The most direct argument for craft is the one about ownership cost. Yusuf Aytas notes that AI has lowered the cost of producing code but not the cost of living with it — taste and judgment remain necessary because LLMs generate polished technical debt faster than any individual ever could. Abednego Gomes pushes this further, arguing that shipping AI-generated code without review is incompatible with safety-critical systems and causes measurable skill atrophy over time. Both pieces frame craft not as aesthetic preference but as risk management.

Good design principles are a recurring vehicle for that risk management. Kobi Hari argues that Angular components bloated with dozens of inputs should be refactored into composites so each concern stays encapsulated and APIs remain clean. Go Monk makes a complementary point: deep modules — small interfaces hiding large implementations — reduce complexity for both humans and LLMs. Henrique Teixeira corrects a common misreading of the Single Responsibility Principle, showing that over-granularizing classes violates the cognitive simplicity SRP is meant to provide. Dominik TkDodo extends the organizing-by-cohesion argument to file structure, advocating domain verticals over horizontal technical layers.

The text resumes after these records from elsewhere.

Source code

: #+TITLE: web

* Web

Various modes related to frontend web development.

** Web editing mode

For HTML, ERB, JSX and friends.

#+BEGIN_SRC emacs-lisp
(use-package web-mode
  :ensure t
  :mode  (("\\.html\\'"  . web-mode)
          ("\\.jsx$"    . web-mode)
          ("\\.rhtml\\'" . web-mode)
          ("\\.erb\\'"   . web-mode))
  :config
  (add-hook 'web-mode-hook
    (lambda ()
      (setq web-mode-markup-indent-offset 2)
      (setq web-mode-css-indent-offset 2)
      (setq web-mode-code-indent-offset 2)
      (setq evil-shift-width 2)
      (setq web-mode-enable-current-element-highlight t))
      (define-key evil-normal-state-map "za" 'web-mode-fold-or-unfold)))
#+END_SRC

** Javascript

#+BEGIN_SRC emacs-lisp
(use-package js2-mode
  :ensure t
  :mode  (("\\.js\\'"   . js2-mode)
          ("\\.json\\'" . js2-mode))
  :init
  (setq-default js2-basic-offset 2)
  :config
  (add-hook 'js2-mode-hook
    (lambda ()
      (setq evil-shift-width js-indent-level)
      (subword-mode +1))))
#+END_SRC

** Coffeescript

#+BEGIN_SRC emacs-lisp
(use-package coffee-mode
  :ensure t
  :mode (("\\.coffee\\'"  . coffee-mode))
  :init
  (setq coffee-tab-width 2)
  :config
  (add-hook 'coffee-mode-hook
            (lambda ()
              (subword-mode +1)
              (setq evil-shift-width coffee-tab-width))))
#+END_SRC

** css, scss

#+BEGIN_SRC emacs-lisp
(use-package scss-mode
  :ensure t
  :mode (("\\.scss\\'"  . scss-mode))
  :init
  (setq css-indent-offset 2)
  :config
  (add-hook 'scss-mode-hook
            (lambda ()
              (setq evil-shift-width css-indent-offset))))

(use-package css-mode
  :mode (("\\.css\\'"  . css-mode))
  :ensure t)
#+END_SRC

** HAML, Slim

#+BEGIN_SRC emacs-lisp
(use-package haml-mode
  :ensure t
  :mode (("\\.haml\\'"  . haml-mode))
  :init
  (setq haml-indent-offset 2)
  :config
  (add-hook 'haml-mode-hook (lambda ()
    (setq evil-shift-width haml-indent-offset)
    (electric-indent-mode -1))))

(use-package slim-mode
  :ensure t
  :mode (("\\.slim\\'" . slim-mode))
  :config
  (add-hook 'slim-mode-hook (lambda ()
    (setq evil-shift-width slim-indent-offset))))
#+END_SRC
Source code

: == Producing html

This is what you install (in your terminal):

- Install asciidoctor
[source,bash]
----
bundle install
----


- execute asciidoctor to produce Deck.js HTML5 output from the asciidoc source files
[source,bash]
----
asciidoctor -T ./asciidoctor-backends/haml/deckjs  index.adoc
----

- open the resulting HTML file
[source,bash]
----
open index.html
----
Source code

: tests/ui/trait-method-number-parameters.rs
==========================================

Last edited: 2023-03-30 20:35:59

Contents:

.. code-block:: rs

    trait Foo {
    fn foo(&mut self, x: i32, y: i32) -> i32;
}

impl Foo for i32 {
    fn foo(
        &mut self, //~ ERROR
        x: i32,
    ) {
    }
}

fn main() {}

Craft at the system level means knowing which improvements actually matter. Colin Breck describes how attention thresholds, discrete capacity increments, and pipeline backpressure make even order-of-magnitude speedups irrelevant in practice. Arthur Pastel shows the flip side: when the bottleneck is real, systematic optimization — replacing float arithmetic with integer accumulators and costly division with reciprocal multiplication — yields a 5.9x speedup. Both pieces together illustrate the judgment call at the center of craft: knowing when to optimize and when not to bother.

Tooling fluency is part of craft too. Christian Hofstede-Kuhn catalogs Readline bindings, history search, and script safety flags that reduce friction at the shell. Ally Piechowski demonstrates how five git log commands can map codebase risk before reading a single file. Ben Gesoff offers a Jujutsu workflow for reviewing large changes that trades cognitive overhead for progress persisted in version control.

Craft includes knowing what to trust. lab174 traces YAML’s Norway problem — a type-coercion bug where NO parses as false — through spec versions and shows that popular libraries still exhibit the issue a decade after the fix landed, a reminder that specification correctness and implementation reality diverge. Anton Zaides distills production-incident lessons into rules like rolling back before debugging and treating every external dependency as a future outage.

Finally, craft extends to how engineers transmit and communicate what they know. cekrem draws on Polanyi’s philosophy of tacit knowledge to argue that the most valuable engineering expertise — pattern recognition, design intuition, unwritten conventions — is structurally inaccessible to AI tools and can only be passed on through apprenticeship. Tuhin Nair identifies a parallel gap in communication: senior developers frame problems as complexity management while the rest of the organization thinks in terms of uncertainty reduction, and bridging that gap is itself a craft skill. Fagner Brack makes the point from the hiring side: algorithm interviews test a narrow, trainable skill that weakly correlates with production performance, where real craft means reading tradeoffs and shipping incrementally against messy, unbounded inputs.